### Exercise
All the entries need to be duplicated exactly, with the pictures omitted.

━━━━━━

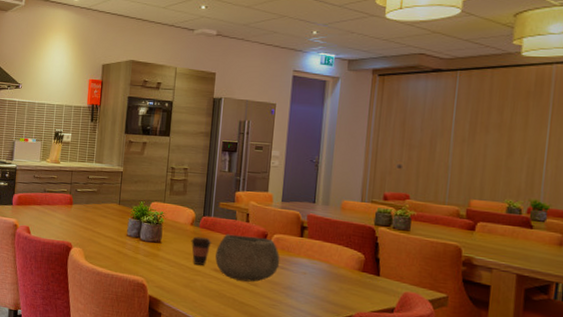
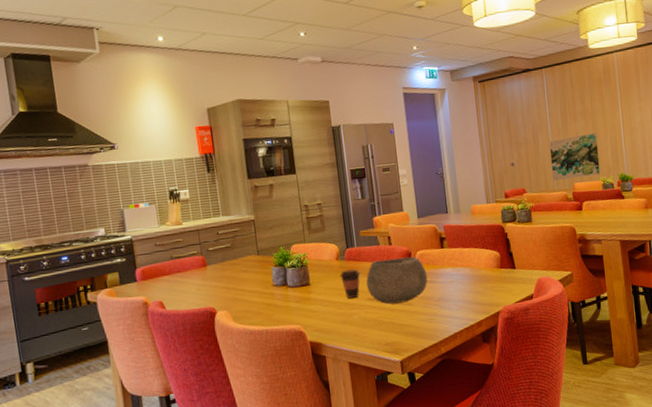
wall art: none [444,149,512,197] -> present [549,132,601,180]

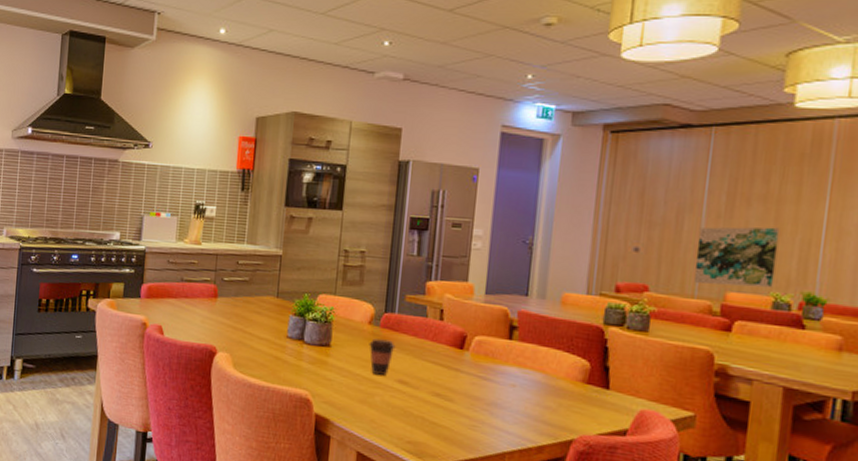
bowl: present [366,256,428,305] -> none [400,335,483,397]

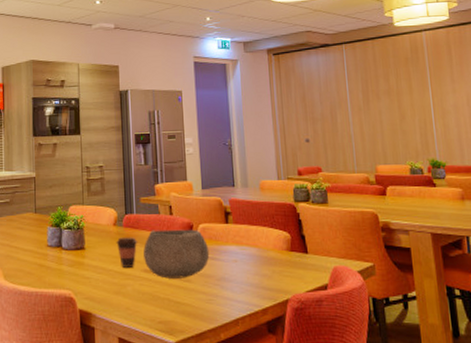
bowl: none [400,335,483,397] -> present [143,229,210,279]
wall art: present [693,227,780,288] -> none [348,113,408,161]

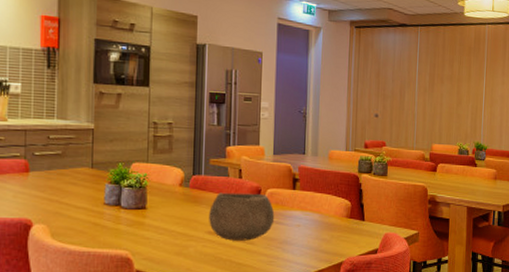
coffee cup: present [116,237,138,268] -> none [181,198,204,229]

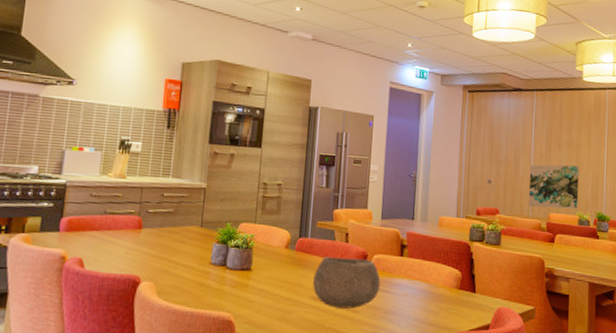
wall art: none [412,98,460,140] -> present [528,164,580,210]

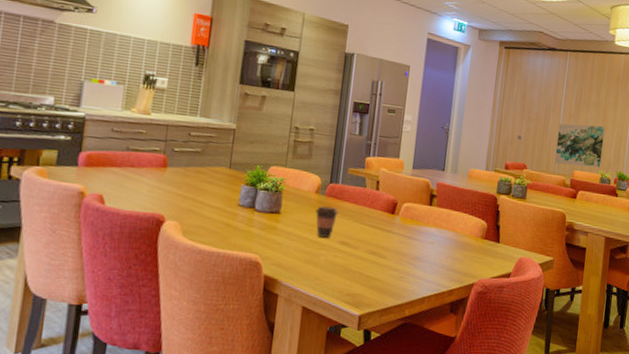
coffee cup: none [286,261,309,294] -> present [315,206,339,238]
bowl: present [313,256,381,309] -> none [342,203,409,254]

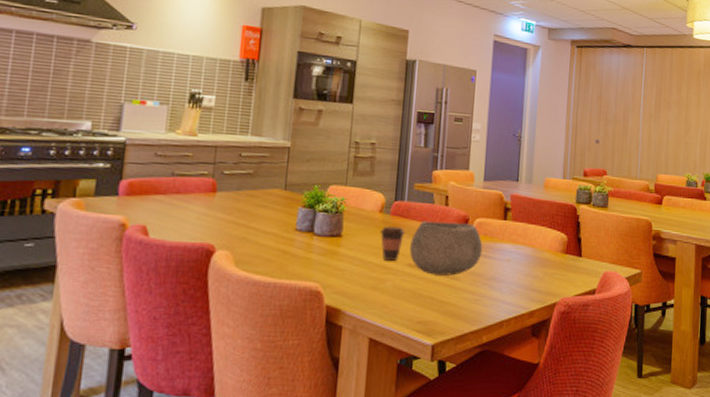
bowl: none [342,203,409,254] -> present [410,221,483,276]
wall art: present [554,123,605,168] -> none [636,124,689,171]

━━━━━━

### Solution to this problem
wall art: none [444,149,512,197] -> present [549,132,601,180]

bowl: present [366,256,428,305] -> none [400,335,483,397]

bowl: none [400,335,483,397] -> present [143,229,210,279]
wall art: present [693,227,780,288] -> none [348,113,408,161]

coffee cup: present [116,237,138,268] -> none [181,198,204,229]

wall art: none [412,98,460,140] -> present [528,164,580,210]

coffee cup: none [286,261,309,294] -> present [315,206,339,238]
bowl: present [313,256,381,309] -> none [342,203,409,254]

bowl: none [342,203,409,254] -> present [410,221,483,276]
wall art: present [554,123,605,168] -> none [636,124,689,171]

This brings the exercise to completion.